Let me know if anyone has feedback on these changes; if it looks like what we're going for, or either needs more (or fewer?) modifications to be realistic & useful. If we think this is good then maybe it's worth making a PR to Meg with these changes, so that we can link her original repo.
@cboettig This example is very useful but it doesn't have the directories R
, manuscript
, and vignettes
. It would be good it everything that is covered by the proposal was part of the "minimal" example.
@tmalsburg thanks. I'm not sure that those things should be included in the definition of "minimal" -- that project didn't need any user-defined functions, so no R
directory. We already have the examples that @benmarwick mentioned which include all of those directories.
Perhaps something more intermediate would still be nice as well (e.g. has R/
, maybe manuscript
to show a .Rmd example (with pandoc->word as the output format?!) but not all the extra stuff like Docker and travis that are in the other two examples Ben mentioned.

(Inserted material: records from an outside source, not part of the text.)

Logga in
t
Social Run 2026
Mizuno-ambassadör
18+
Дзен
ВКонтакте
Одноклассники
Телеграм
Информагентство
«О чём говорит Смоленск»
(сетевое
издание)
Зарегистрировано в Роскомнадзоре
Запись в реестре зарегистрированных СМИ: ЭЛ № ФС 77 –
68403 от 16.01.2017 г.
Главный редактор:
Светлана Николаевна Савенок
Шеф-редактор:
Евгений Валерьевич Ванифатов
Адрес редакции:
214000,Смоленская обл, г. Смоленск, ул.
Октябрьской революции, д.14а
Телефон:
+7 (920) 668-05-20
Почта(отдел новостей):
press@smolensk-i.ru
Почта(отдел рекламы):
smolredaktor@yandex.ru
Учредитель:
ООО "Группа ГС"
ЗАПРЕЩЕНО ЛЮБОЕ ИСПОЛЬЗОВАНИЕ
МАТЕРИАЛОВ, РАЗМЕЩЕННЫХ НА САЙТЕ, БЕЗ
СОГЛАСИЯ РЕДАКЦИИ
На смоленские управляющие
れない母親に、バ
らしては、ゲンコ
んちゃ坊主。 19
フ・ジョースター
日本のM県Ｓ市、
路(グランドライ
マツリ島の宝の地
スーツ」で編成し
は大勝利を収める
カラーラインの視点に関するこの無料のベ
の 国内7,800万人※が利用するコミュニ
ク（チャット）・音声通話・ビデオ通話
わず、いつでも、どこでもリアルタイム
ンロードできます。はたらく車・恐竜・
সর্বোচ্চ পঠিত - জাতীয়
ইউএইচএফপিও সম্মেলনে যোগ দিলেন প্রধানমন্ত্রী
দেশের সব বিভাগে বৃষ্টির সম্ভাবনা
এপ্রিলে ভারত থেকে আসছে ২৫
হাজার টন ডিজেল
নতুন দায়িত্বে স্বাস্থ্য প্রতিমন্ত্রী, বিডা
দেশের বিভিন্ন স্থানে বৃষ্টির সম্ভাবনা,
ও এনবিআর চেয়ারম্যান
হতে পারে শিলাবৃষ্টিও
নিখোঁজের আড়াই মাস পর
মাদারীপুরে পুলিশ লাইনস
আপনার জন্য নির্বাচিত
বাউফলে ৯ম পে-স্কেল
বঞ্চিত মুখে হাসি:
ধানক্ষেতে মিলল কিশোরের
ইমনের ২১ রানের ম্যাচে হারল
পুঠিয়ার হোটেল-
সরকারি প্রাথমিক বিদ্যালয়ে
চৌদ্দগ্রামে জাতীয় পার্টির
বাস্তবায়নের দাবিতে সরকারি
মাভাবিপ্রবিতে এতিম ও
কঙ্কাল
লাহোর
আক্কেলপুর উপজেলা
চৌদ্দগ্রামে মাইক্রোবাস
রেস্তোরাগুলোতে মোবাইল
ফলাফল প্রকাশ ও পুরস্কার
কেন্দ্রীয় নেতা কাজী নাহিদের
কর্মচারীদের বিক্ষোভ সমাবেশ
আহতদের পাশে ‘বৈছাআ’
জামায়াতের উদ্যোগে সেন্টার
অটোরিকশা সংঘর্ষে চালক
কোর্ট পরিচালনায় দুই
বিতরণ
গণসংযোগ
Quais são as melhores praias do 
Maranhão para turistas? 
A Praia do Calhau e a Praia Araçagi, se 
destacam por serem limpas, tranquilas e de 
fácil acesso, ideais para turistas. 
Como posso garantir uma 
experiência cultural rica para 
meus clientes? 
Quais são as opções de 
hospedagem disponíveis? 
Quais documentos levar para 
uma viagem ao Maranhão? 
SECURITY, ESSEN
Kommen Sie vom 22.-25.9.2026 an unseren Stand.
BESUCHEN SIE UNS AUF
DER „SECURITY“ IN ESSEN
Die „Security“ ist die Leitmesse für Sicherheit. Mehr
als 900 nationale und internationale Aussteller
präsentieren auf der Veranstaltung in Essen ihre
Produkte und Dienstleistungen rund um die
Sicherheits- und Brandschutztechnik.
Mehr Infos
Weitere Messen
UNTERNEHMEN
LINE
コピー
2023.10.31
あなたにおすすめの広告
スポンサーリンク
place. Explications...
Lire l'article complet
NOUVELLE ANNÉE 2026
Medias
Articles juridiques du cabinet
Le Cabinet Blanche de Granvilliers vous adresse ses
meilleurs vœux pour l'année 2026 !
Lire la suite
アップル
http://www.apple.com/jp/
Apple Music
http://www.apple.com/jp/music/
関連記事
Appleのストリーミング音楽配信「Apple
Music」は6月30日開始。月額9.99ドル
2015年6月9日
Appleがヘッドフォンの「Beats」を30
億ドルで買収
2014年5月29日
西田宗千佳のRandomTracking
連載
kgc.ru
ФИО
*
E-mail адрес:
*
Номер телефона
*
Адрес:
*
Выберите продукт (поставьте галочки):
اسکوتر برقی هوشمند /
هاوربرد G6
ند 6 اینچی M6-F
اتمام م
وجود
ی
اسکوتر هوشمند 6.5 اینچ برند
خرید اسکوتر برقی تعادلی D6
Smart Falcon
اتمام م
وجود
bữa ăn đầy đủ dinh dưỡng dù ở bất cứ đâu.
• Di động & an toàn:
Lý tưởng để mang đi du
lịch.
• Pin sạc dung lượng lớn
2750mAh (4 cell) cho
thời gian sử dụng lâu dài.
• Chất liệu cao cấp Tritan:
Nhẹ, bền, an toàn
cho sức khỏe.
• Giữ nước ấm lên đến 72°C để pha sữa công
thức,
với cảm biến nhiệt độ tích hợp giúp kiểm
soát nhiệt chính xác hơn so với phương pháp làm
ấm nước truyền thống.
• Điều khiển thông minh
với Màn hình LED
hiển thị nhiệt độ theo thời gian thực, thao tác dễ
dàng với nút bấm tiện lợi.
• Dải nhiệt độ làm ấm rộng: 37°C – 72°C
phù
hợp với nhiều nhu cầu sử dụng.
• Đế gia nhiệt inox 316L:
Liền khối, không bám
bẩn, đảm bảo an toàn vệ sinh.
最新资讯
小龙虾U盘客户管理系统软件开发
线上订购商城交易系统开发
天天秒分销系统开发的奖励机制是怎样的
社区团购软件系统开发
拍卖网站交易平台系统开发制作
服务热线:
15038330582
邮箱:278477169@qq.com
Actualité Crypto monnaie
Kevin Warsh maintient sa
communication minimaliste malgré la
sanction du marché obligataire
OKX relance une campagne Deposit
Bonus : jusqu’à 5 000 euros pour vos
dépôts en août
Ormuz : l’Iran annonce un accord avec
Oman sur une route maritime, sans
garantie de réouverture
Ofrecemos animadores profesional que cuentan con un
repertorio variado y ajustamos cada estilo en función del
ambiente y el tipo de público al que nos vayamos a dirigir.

That's very interesting, your rearrangement of BroodParasiteDescriptionmost is the most minimal R package I've ever seen! And I can install it just fine, though building it give a few notes and warnings, but that's fine. If you make a PR to the original authors, I'll make a PR to this readme to add some more detail according to the discussion on this thread, and link to some examples (I'll link to your repo for now, and update it if your PR is accepted)
Thanks @cboettig I think that's a very useful contribution. An example that shows just how thin the "R package layer" can be is very valuable!
@jennybc per your request!
Another example: Modeling Lake Trophic State. I'm happy to add and submit PR, but wasn't exactly sure where to add. This example is kind of in between the intermediate and complex example. It also is pretty real-world as the nice clean initial set up got a bit messy with most code in functions, but a lot also embedded in the Rmd.
@jhollist I think that would be a great example of an intermediate example, please do add a mention of it with a PR!
@jhollist's example added to README in f83ca4acffc72ddfbcb76bc55d8e88725ec2529f
Good idea, we could add these, do you know of others?